The /v1/embeddings endpoint converts text into numerical vectors that capture semantic meaning. You can embed a single string or a batch of strings in one request. The resulting vectors are suitable for semantic search, retrieval-augmented generation (RAG), clustering, and classification tasks.
Authentication
Include your API key in every request:
Authorization: Bearer YOUR_API_KEY
Send an embeddings request
Provide an input (a string or array of strings) and a model. TokModel routes the request to the specified embedding model and returns one vector per input item.
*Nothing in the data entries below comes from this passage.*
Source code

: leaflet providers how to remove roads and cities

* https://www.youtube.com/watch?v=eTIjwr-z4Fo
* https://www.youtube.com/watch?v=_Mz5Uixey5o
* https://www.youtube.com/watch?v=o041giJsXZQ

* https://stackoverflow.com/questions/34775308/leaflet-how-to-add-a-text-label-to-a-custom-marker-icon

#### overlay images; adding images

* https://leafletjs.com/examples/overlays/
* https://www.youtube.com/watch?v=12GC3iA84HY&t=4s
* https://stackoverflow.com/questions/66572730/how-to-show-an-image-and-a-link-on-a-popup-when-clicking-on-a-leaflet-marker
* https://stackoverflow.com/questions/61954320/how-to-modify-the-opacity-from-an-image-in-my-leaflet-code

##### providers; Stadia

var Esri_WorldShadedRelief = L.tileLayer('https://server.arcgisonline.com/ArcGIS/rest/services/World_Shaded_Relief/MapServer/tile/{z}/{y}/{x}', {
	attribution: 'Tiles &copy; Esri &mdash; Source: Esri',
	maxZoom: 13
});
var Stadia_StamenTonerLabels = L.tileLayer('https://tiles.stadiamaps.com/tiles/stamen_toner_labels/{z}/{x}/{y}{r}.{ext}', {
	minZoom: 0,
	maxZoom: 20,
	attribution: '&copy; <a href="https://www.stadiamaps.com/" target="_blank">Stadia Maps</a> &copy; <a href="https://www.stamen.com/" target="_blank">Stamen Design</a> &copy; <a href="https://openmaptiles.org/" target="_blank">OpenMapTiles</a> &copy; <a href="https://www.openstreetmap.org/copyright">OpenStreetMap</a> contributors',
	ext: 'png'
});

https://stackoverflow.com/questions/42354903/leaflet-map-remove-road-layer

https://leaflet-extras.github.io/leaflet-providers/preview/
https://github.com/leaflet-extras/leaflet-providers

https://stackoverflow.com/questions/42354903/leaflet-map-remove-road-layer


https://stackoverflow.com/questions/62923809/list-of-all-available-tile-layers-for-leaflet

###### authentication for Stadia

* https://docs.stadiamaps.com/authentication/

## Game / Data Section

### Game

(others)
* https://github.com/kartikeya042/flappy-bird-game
curl https://tokmodel.com/v1/embeddings \
-H "Authorization: Bearer YOUR_API_KEY" \
-H "Content-Type: application/json" \
-d '{
"model": "openai/text-embedding-3-small",
"input": "The quick brown fox jumps over the lazy dog."
}'
Pass an array of strings to input to embed a batch in a single API call. The response contains one entry per input, in the same order.
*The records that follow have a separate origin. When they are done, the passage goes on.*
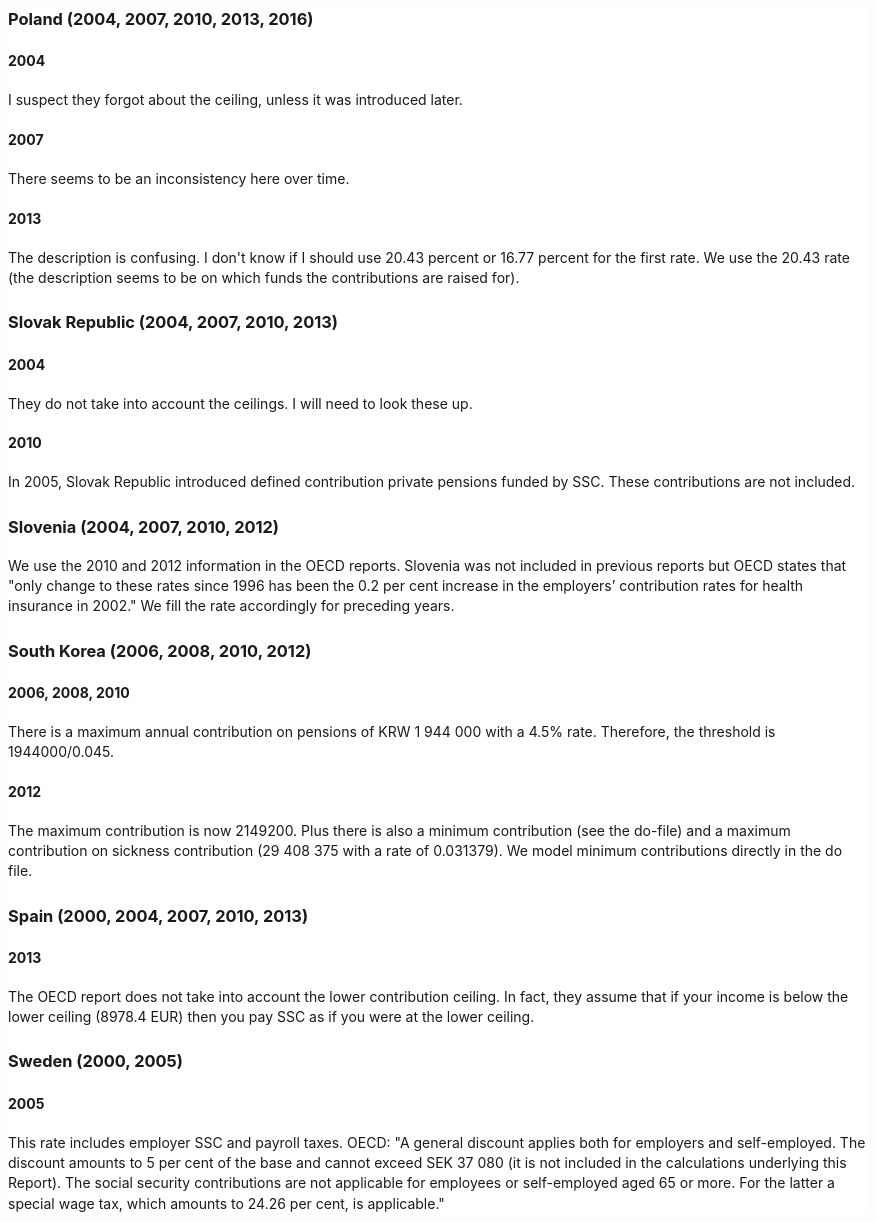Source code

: ### Poland (2004, 2007, 2010, 2013, 2016)
#### 2004
I suspect they forgot about the ceiling, unless it was introduced later.
#### 2007
There seems to be an inconsistency here over time.
#### 2013
The description is confusing. I don't know if I should use 20.43 percent or 16.77 percent for the first rate. We use the 20.43 rate (the description seems to be on which funds the contributions are raised for).

### Slovak Republic (2004, 2007, 2010, 2013)
#### 2004
They do not take into account the ceilings. I will need to look these up.

#### 2010
In 2005, Slovak Republic introduced defined contribution private pensions funded by SSC. These contributions are not included.

### Slovenia (2004, 2007, 2010, 2012)
We use the 2010 and 2012 information in the OECD reports. Slovenia was not included in previous reports but OECD states that "only change to these rates since 1996 has been the 0.2 per cent increase in the employers’ contribution rates for health insurance in 2002."
We fill the rate accordingly for preceding years.

### South Korea (2006, 2008, 2010, 2012)
#### 2006, 2008, 2010
There is a maximum annual contribution on pensions of KRW 1 944 000 with a 4.5% rate. Therefore, the threshold is 1944000/0.045.
#### 2012
The maximum contribution is now 2149200. Plus there is also a minimum contribution (see the do-file) and a maximum contribution on sickness contribution (29 408 375 with a rate of 0.031379). We model minimum contributions directly in the do file.

### Spain (2000, 2004, 2007, 2010, 2013)
#### 2013
The OECD report does not take into account the lower contribution ceiling. In fact, they assume that if your income is below the lower ceiling (8978.4 EUR) then you pay SSC as if you were at the lower ceiling.  

### Sweden (2000, 2005)
#### 2005
This rate includes employer SSC and payroll taxes. OECD: "A general discount applies both for employers and self-employed. The discount amounts to 5 per cent of the base and cannot exceed SEK 37 080 (it is not included in the calculations underlying this Report). The social security contributions are not applicable for employees or self-employed aged 65 or more. For the latter a special wage tax, which amounts to 24.26 per cent, is applicable."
curl https://tokmodel.com/v1/embeddings \
-H "Authorization: Bearer YOUR_API_KEY" \
-H "Content-Type: application/json" \
-d '{
"model": "openai/text-embedding-3-small",
"input": [
"How do I reset my password?",
"Where can I find my invoices?",
"How do I cancel my subscription?"
]
}'
Example response
Each object in the data array corresponds to one input string. The embedding field contains the raw float vector.
{
"object": "list",
"data": [
{
"object": "embedding",
"index": 0,
"embedding": [
0.0023064255,
-0.009327292,
0.015797347,
"..."
]
}
],
"model": "openai/text-embedding-3-small",
"usage": {
"prompt_tokens": 10,
"total_tokens": 10
}
}
The embedding array above is truncated for readability. Real vectors typically contain 512 to 3072 dimensions depending on the model.
Compute cosine similarity
After embedding two pieces of text, compare them with cosine similarity. A score close to 1.0 means the texts are semantically similar.
import numpy as np
def cosine_similarity(a, b):
return np.dot(a, b) / (np.linalg.norm(a) * np.linalg.norm(b))
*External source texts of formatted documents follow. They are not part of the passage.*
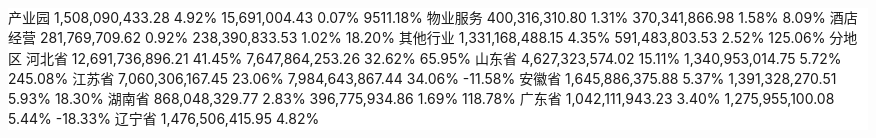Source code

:产业园
1,508,090,433.28
4.92%
15,691,004.43
0.07%
9511.18%
物业服务
400,316,310.80
1.31%
370,341,866.98
1.58%
8.09%
酒店经营
281,769,709.62
0.92%
238,390,833.53
1.02%
18.20%
其他行业
1,331,168,488.15
4.35%
591,483,803.53
2.52%
125.06%
分地区
河北省
12,691,736,896.21
41.45%
7,647,864,253.26
32.62%
65.95%
山东省
4,627,323,574.02
15.11%
1,340,953,014.75
5.72%
245.08%
江苏省
7,060,306,167.45
23.06%
7,984,643,867.44
34.06%
-11.58%
安徽省
1,645,886,375.88
5.37%
1,391,328,270.51
5.93%
18.30%
湖南省
868,048,329.77
2.83%
396,775,934.86
1.69%
118.78%
广东省
1,042,111,943.23
3.40%
1,275,955,100.08
5.44%
-18.33%
辽宁省
1,476,506,415.95
4.82%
response = client.embeddings.create(
model="openai/text-embedding-3-small",
input=[
"How do I reset my password?",
"I forgot my password, what should I do?",
],
)
vec_a = response.data[0].embedding
vec_b = response.data[1].embedding
score = cosine_similarity(vec_a, vec_b)
print(f"Similarity: {score:.4f}") # e.g. 0.9312
Common use cases
Semantic search — embed a user query and compare it against pre-embedded documents to find the most relevant results, even when the exact words differ.
Retrieval-augmented generation (RAG) — embed your knowledge base and retrieve the top-k matching chunks before passing them to a chat model as context.
Clustering — group similar documents together by clustering their vectors using algorithms like k-means without any labeled training data.
Classification — train a lightweight classifier on top of embeddings to categorize text into predefined labels.